Non
Il n'y a pas plus de quelques mois, sur ce grand mur, on pouvait lire l'inscription, jaune, forte et carrée : "Non aux 170 licenciements". Le mot Non éclatait, ferme, puissant, en lettres si brûlantes qu'elles paraissaient dorées, quand le soleil donnait sur le clairon du o. Et puis on a repeint : il fallait, n'est-ce pas, l'effacer, la mémoire fatiguée de la révolte éteinte... à moitié - c'était bien suffisant. Sur le pan de mur mal nettoyé, personne n'est venu poser un autre non, seuls quelques tagueurs sont passés, au hasard de leurs nuits, écrire en lettres embrouillées leur rébellion fugace.
On ne peut plus lire grand chose de clair, maintenant, sur le mur. Wero Moisy ciements trop mort le soutien de. Des mots. Juste des mots posés côte à côte, indifférents les uns aux autres, anneaux brisés d'une chaîne humaine à jamais rompue. Bredouillement de colère retombé en crachats, absurde bavardage de ceux qui pouvaient être rois mais dont l'élan retombé s'est moisi.

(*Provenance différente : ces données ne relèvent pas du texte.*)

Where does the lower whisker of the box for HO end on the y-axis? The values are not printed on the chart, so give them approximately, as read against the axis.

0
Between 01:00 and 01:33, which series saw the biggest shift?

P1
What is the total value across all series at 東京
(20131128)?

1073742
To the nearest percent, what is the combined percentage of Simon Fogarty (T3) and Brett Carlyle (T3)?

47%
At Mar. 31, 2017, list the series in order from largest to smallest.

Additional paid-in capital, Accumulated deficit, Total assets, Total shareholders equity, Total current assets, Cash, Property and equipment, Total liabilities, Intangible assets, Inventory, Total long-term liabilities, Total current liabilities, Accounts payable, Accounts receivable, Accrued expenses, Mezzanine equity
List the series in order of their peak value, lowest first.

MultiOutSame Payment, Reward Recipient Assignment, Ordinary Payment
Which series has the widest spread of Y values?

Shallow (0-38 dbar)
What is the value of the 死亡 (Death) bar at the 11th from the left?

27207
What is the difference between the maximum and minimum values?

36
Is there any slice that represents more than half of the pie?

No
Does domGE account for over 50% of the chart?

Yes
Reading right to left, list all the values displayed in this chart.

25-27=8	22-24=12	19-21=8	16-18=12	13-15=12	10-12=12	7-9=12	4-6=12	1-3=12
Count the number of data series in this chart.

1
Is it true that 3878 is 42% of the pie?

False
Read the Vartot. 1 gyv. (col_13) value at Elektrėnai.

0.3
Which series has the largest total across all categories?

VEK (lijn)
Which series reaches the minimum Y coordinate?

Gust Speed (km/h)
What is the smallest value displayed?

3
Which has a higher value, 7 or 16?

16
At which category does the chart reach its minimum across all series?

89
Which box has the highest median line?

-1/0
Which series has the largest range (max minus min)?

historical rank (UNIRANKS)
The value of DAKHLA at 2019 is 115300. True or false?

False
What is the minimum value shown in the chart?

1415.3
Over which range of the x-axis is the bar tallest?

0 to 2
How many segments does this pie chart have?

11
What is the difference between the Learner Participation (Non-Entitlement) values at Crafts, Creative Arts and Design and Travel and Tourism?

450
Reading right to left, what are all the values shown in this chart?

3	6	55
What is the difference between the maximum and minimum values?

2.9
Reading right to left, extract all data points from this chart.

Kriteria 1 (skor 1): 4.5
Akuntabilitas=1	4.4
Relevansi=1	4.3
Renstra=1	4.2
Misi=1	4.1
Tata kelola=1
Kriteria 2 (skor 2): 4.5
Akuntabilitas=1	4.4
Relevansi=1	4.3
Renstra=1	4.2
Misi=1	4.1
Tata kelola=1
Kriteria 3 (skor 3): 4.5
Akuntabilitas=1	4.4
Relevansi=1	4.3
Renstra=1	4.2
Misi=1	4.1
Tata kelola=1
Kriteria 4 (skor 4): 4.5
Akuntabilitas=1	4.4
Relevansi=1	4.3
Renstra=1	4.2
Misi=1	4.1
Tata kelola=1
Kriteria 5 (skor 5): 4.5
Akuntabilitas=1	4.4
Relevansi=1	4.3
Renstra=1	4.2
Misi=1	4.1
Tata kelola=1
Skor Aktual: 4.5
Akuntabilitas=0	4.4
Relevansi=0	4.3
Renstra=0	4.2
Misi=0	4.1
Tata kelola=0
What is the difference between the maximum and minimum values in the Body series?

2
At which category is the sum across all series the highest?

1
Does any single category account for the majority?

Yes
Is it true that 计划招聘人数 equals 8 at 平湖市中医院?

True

On ne dit jamais longtemps non. Ni aux licenciements ni aux guerres ni à la honte ni à l'ennui ni à rien. On ne dit jamais longtemps non, c'est ainsi. Le non est une note grave et dure, ardente, extrêmement difficile à tenir.
Les hommes vont et les harnais blanchissent, le souffle manque, et la résignation pousse partout ses ombres.
On se lasse. Peu à peu vient l'oubli, qui passe pour sagesse. Il paraît qu'on s'adapte, qu'on accepte, qu'on change, qu'on n'a plus la folie de dire non, qu'on devient raisonnable, qu'on préfère dire oui mais. C'est ainsi. Sur ce mur comme partout.
Pourtant, celui qui saurait vraiment, longuement, fortement, dire non saurait enfin dire vraiment oui. A la vie, par exemple. A l'avenir. A l'espoir.